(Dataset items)

################

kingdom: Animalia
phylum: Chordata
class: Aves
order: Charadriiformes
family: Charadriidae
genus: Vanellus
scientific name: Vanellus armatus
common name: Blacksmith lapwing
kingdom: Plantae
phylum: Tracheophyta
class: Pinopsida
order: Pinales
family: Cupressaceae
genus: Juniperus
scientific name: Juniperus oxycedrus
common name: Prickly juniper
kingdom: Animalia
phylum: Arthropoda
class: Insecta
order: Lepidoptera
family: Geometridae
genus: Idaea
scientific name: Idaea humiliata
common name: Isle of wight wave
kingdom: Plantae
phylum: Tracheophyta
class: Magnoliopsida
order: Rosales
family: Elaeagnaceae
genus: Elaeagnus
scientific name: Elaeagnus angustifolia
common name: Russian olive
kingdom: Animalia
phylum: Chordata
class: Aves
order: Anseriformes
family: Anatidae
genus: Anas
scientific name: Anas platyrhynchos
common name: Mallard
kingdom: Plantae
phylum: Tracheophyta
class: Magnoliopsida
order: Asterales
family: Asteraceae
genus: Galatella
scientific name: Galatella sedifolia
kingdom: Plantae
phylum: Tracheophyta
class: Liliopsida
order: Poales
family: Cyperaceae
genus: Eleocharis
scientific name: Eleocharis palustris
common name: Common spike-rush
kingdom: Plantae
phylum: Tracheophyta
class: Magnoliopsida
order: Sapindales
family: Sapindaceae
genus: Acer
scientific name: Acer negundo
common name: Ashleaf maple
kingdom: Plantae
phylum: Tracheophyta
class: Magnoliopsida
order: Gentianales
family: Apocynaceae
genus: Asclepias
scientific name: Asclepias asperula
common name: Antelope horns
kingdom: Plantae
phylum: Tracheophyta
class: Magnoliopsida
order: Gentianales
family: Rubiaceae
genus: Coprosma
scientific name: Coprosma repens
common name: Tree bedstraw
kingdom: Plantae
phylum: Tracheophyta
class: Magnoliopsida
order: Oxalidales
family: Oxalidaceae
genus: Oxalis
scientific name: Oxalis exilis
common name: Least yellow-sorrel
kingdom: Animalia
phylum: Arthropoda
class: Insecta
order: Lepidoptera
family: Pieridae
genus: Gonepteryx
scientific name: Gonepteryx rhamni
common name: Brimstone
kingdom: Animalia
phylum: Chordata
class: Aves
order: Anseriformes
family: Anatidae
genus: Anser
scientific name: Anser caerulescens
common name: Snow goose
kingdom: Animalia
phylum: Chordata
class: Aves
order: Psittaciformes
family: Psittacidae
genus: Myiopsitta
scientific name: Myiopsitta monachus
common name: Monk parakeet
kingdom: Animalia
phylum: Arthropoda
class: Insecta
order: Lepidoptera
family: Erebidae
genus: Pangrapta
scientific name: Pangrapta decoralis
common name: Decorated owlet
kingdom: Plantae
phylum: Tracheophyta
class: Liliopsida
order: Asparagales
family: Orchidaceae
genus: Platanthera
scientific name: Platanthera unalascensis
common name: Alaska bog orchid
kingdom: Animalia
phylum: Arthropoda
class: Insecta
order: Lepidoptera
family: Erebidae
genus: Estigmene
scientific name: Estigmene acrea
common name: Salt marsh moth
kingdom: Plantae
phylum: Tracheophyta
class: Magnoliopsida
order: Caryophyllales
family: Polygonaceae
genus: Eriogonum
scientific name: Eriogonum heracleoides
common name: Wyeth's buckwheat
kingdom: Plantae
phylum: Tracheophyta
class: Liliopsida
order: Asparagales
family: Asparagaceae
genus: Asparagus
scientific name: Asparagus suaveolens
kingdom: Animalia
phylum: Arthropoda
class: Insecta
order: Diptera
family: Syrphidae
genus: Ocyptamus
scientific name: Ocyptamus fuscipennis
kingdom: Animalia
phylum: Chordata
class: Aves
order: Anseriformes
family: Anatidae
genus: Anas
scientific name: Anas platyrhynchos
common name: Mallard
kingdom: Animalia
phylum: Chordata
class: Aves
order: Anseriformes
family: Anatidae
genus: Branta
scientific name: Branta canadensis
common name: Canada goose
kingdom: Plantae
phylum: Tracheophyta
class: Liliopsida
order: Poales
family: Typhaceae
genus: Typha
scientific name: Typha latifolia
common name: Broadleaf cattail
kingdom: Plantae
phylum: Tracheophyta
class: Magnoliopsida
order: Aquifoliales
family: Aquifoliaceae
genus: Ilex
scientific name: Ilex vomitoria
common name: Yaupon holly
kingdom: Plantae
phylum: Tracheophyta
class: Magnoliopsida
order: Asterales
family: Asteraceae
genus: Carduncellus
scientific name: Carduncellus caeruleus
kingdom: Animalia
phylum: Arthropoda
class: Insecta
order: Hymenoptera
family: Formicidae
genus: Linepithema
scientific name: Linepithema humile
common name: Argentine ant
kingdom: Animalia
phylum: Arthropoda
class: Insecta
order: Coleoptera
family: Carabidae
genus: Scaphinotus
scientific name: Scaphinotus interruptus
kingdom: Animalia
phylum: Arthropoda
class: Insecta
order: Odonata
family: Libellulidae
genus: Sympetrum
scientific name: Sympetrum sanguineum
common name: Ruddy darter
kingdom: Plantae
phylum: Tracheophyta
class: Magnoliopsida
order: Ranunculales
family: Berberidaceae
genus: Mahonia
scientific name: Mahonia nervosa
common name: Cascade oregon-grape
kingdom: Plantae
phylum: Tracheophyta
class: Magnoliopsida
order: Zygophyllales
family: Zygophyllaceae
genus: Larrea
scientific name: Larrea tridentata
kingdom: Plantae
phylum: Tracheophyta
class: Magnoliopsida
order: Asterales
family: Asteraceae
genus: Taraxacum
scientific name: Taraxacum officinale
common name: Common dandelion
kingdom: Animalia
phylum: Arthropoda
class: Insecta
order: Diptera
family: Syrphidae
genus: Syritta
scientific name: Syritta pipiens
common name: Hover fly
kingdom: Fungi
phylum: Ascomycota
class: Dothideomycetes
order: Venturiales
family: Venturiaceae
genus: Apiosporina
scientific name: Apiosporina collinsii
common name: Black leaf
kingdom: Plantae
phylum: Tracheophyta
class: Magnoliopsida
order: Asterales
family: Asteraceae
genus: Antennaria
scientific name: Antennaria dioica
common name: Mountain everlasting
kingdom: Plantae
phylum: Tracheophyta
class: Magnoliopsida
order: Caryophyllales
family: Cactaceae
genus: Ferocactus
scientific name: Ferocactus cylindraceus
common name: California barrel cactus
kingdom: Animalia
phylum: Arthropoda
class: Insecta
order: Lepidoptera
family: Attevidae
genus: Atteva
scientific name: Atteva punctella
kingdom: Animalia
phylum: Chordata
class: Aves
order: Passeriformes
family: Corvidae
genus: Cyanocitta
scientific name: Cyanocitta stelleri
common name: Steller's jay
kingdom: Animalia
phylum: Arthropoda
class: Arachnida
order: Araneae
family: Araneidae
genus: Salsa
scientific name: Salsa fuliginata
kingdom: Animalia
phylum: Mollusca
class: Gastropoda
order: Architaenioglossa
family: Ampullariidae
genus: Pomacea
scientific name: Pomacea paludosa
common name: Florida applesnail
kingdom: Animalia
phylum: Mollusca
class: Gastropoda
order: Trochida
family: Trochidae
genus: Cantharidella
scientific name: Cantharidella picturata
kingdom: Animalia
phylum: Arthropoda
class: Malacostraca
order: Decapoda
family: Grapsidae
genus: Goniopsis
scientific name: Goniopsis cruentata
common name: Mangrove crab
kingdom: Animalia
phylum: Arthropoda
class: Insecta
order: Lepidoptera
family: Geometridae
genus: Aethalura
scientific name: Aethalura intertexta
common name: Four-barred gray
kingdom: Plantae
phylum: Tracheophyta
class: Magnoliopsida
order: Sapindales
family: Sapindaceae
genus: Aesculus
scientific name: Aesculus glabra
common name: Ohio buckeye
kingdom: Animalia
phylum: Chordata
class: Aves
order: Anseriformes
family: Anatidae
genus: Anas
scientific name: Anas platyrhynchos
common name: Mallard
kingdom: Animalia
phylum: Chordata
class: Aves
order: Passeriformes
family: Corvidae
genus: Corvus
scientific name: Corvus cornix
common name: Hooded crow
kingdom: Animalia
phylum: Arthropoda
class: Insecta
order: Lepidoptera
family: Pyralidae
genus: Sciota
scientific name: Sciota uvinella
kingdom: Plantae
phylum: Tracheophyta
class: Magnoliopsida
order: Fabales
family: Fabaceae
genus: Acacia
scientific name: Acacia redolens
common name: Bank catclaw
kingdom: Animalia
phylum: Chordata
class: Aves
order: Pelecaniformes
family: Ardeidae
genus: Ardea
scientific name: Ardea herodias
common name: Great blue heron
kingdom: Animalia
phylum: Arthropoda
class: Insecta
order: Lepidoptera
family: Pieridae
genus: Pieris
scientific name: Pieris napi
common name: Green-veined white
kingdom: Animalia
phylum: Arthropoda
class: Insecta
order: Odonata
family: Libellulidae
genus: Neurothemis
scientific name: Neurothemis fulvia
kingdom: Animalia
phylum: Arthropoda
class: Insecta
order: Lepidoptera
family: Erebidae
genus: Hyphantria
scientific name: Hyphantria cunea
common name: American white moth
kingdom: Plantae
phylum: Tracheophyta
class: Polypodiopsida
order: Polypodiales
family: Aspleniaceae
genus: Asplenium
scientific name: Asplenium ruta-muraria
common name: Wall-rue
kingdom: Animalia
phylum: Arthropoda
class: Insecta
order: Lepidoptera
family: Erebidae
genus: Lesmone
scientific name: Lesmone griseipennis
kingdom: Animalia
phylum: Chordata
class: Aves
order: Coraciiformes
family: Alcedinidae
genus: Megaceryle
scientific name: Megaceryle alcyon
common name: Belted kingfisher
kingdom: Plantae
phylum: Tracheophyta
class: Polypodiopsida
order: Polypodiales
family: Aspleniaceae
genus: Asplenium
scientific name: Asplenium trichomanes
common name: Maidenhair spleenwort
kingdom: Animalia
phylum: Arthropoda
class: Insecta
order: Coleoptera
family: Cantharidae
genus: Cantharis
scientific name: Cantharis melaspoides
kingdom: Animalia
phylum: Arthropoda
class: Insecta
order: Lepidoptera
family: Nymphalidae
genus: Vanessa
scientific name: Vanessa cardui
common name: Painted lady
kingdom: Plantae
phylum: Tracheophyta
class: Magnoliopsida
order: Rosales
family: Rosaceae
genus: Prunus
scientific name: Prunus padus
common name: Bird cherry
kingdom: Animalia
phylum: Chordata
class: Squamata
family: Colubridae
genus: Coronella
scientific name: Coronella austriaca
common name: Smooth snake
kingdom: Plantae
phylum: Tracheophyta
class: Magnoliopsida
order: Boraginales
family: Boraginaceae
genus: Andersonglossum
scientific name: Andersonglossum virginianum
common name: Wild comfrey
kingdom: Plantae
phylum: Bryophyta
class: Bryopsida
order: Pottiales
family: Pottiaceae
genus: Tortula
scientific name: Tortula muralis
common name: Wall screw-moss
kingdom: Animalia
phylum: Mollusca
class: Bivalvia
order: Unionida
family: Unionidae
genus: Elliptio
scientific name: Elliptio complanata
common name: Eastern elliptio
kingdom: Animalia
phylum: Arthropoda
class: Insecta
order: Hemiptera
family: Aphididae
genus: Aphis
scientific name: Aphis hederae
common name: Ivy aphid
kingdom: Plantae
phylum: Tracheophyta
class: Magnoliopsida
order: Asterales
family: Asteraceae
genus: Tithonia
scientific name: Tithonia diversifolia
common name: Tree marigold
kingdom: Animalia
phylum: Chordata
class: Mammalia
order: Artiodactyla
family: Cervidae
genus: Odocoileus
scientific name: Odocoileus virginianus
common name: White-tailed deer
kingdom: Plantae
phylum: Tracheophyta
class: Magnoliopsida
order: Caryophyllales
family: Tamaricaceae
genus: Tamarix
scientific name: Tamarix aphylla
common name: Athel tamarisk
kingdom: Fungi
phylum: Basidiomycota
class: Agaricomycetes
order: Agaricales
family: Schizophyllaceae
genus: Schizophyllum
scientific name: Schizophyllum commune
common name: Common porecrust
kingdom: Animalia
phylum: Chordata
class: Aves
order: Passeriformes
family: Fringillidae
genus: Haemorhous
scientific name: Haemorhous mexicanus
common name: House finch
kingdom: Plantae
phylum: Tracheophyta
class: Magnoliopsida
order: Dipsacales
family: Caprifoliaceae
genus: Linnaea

################

What is needed »
Could you retype, unchanged, the lines of the records from the line with "genus: Asclepias" up to and including the line with "scientific name: Oxalis exilis"?

Result below »
genus: Asclepias
scientific name: Asclepias asperula
common name: Antelope horns
kingdom: Plantae
phylum: Tracheophyta
class: Magnoliopsida
order: Gentianales
family: Rubiaceae
genus: Coprosma
scientific name: Coprosma repens
common name: Tree bedstraw
kingdom: Plantae
phylum: Tracheophyta
class: Magnoliopsida
order: Oxalidales
family: Oxalidaceae
genus: Oxalis
scientific name: Oxalis exilis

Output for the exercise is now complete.